• Record extracts
• • • •

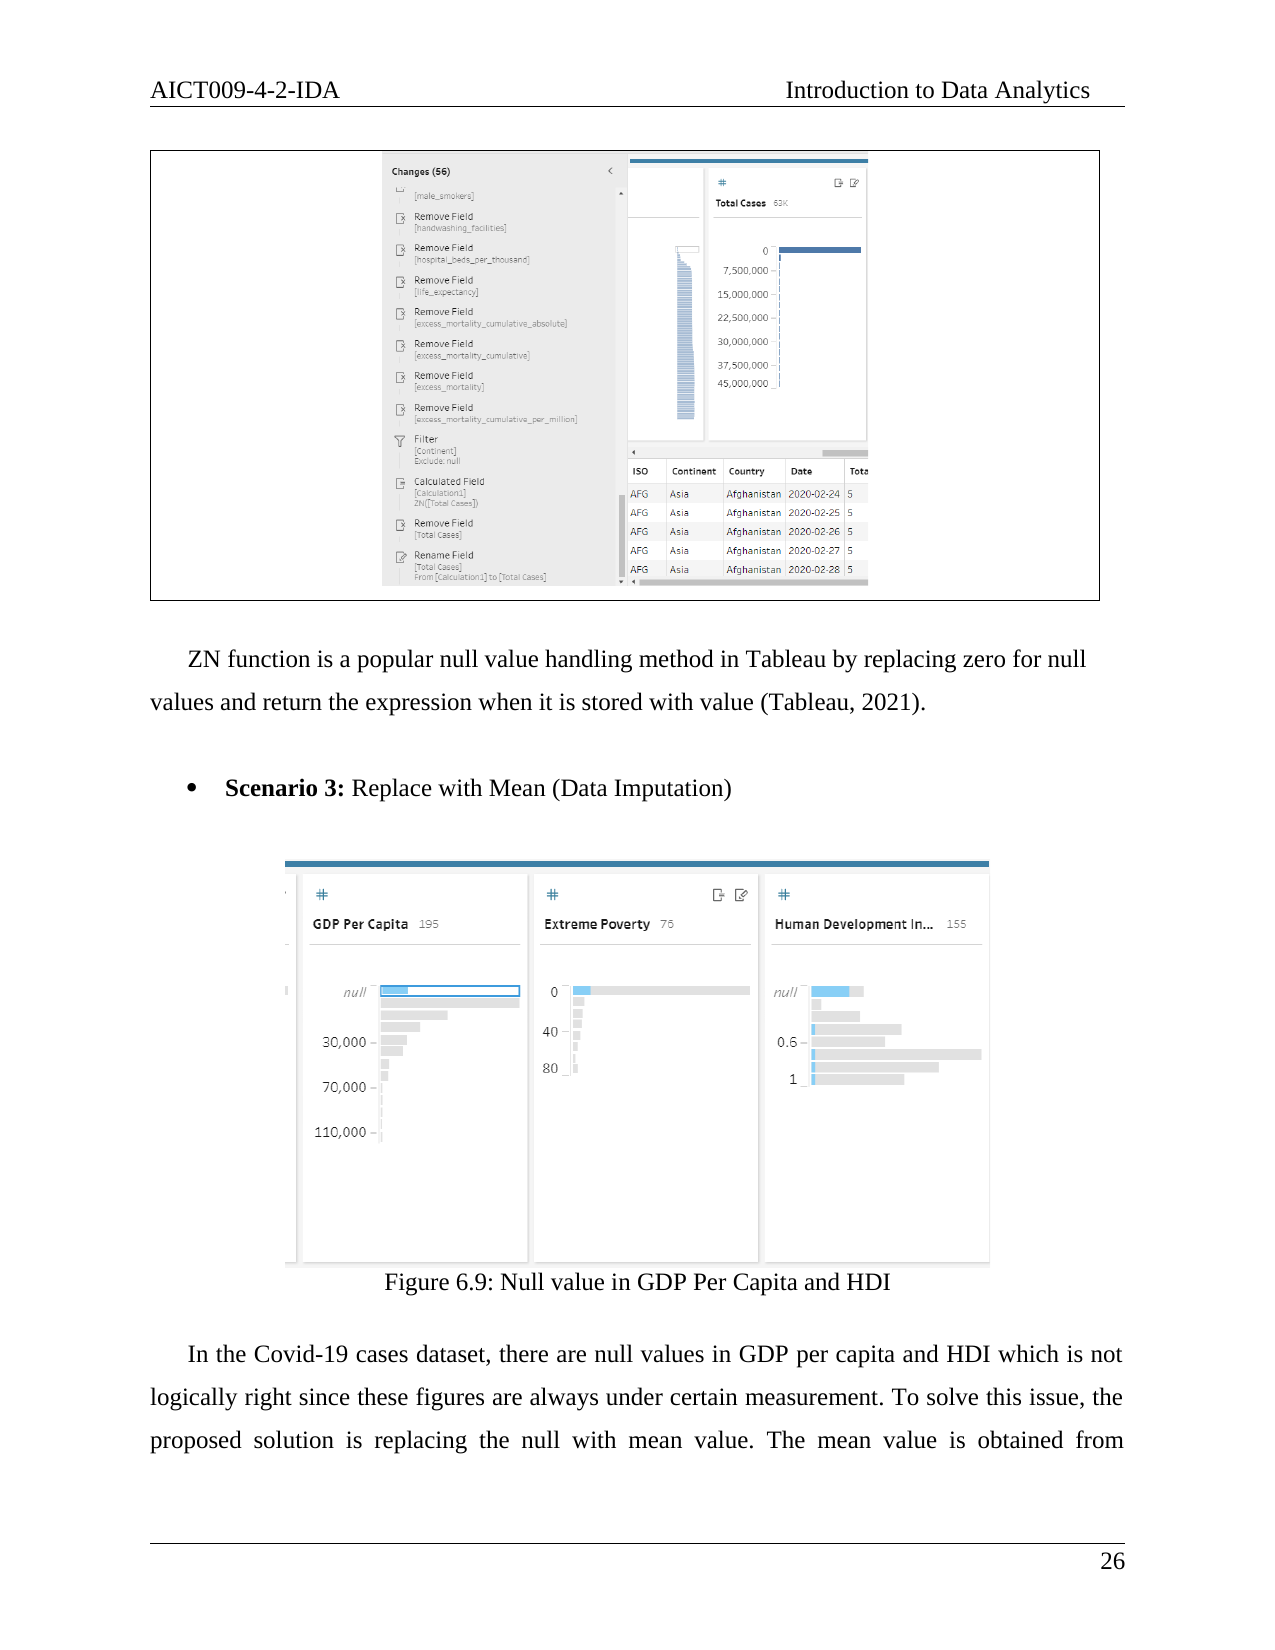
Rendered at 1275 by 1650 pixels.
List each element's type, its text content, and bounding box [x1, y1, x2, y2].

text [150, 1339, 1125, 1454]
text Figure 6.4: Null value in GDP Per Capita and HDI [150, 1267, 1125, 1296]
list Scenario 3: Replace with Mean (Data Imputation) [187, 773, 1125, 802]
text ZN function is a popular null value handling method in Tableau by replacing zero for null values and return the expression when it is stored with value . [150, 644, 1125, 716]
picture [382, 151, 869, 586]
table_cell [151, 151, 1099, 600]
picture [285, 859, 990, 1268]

• • • •

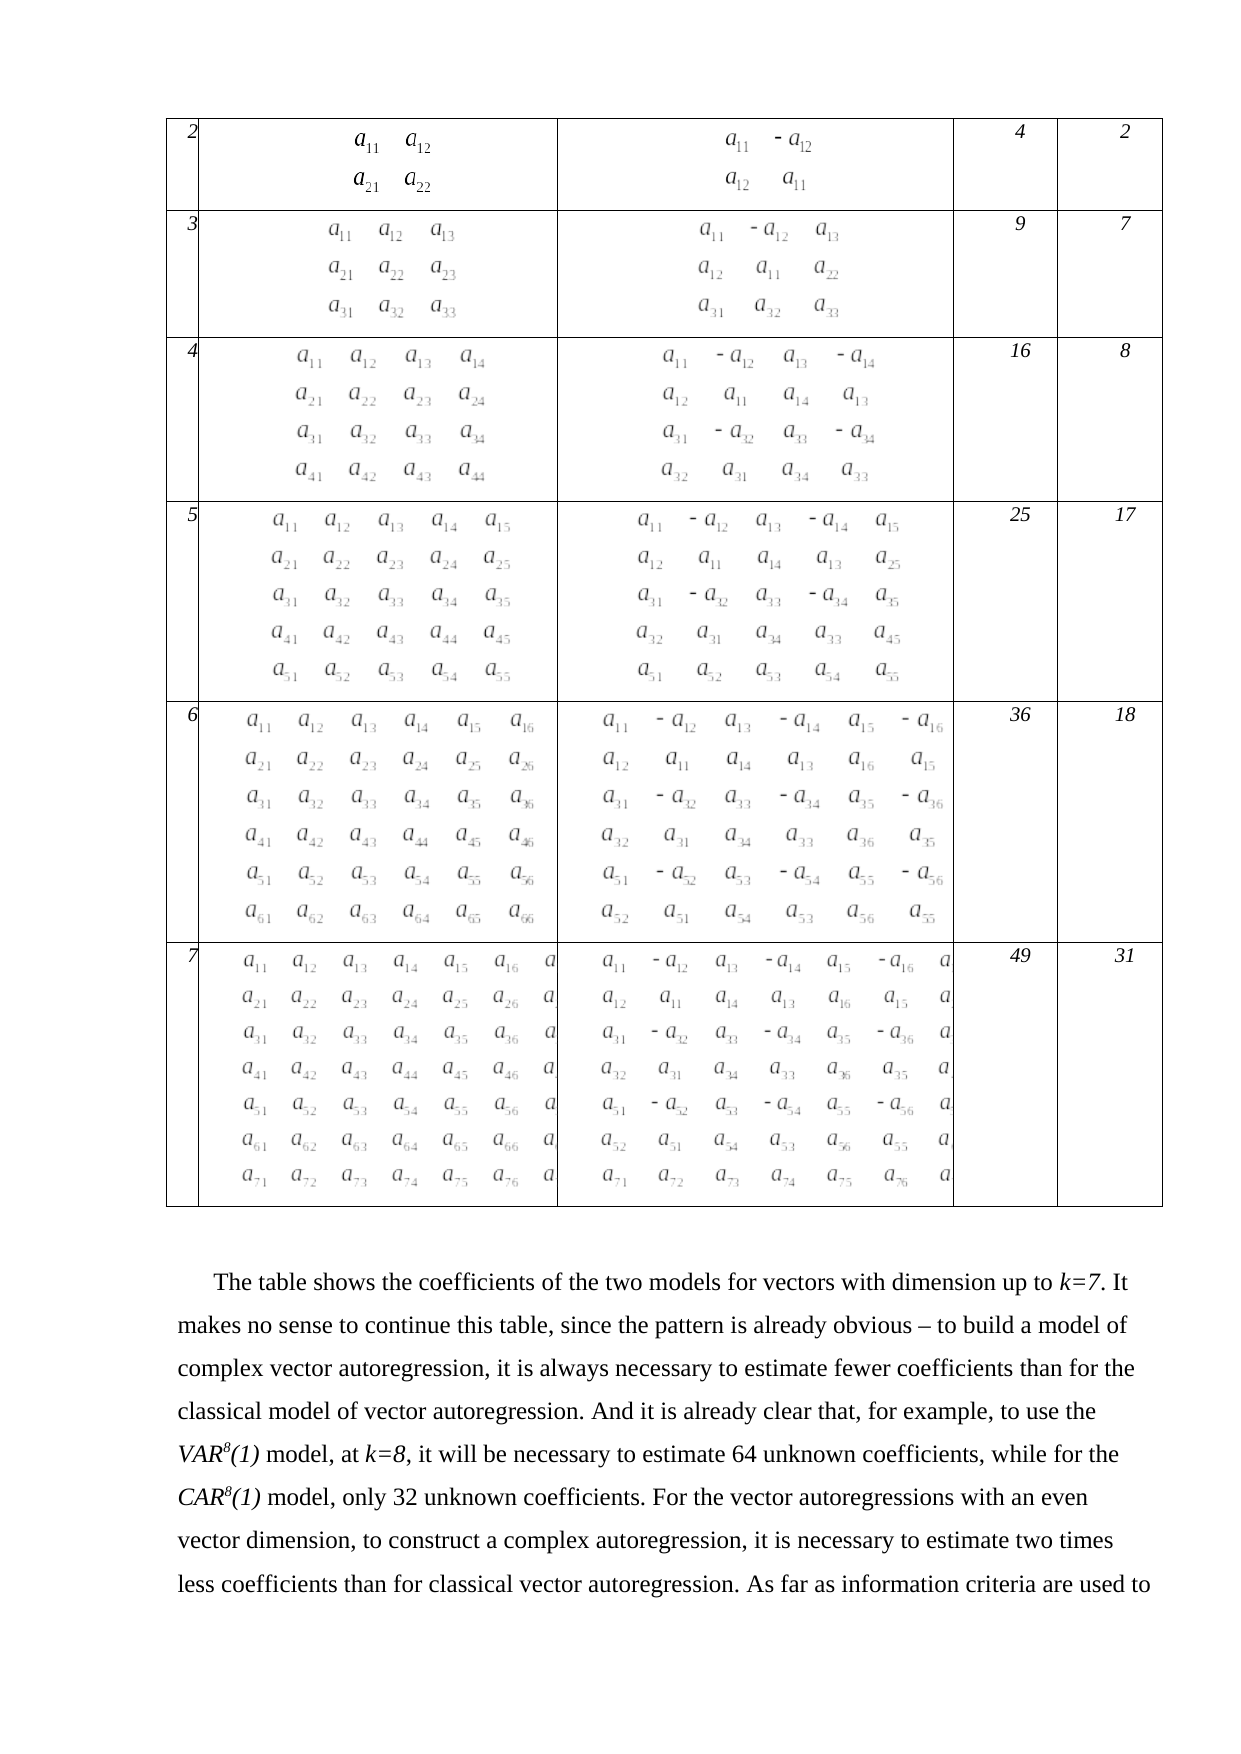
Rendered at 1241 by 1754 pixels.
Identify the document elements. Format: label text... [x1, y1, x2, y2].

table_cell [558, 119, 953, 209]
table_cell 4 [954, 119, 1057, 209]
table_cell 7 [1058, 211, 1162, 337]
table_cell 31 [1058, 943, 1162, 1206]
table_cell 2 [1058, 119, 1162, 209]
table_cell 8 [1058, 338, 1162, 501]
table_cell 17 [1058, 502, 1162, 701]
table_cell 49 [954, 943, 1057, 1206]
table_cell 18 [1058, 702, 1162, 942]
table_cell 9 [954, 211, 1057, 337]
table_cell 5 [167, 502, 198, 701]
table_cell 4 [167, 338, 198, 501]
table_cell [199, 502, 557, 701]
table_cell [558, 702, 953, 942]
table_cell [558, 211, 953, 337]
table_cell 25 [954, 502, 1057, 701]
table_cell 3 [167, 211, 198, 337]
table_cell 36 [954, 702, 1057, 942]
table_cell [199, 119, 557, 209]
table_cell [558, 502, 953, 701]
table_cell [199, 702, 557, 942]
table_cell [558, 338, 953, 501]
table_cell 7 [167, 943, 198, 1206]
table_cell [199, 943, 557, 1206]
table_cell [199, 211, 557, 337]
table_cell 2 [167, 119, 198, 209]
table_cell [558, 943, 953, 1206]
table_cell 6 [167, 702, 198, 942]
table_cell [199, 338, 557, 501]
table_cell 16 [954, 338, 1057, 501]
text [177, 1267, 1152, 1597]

• • • •

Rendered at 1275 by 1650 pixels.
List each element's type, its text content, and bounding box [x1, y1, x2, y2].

• • • •

• Task details
Only the lines above from the line containing "Rendered at 1241 by 1754 pixels." through the line containing "text [177, 1267, 1152, 1597]" should be retyped, exactly and with both ends included.

• Answer to the exercise
Rendered at 1241 by 1754 pixels.
Identify the document elements. Format: label text... [x1, y1, x2, y2].

table_cell [558, 119, 953, 209]
table_cell 4 [954, 119, 1057, 209]
table_cell 7 [1058, 211, 1162, 337]
table_cell 31 [1058, 943, 1162, 1206]
table_cell 2 [1058, 119, 1162, 209]
table_cell 8 [1058, 338, 1162, 501]
table_cell 17 [1058, 502, 1162, 701]
table_cell 49 [954, 943, 1057, 1206]
table_cell 18 [1058, 702, 1162, 942]
table_cell 9 [954, 211, 1057, 337]
table_cell 5 [167, 502, 198, 701]
table_cell 4 [167, 338, 198, 501]
table_cell [199, 502, 557, 701]
table_cell [558, 702, 953, 942]
table_cell [558, 211, 953, 337]
table_cell 25 [954, 502, 1057, 701]
table_cell 3 [167, 211, 198, 337]
table_cell 36 [954, 702, 1057, 942]
table_cell [199, 119, 557, 209]
table_cell [558, 502, 953, 701]
table_cell [199, 702, 557, 942]
table_cell [558, 338, 953, 501]
table_cell 7 [167, 943, 198, 1206]
table_cell [199, 943, 557, 1206]
table_cell [199, 211, 557, 337]
table_cell 2 [167, 119, 198, 209]
table_cell [558, 943, 953, 1206]
table_cell 6 [167, 702, 198, 942]
table_cell [199, 338, 557, 501]
table_cell 16 [954, 338, 1057, 501]
text [177, 1267, 1152, 1597]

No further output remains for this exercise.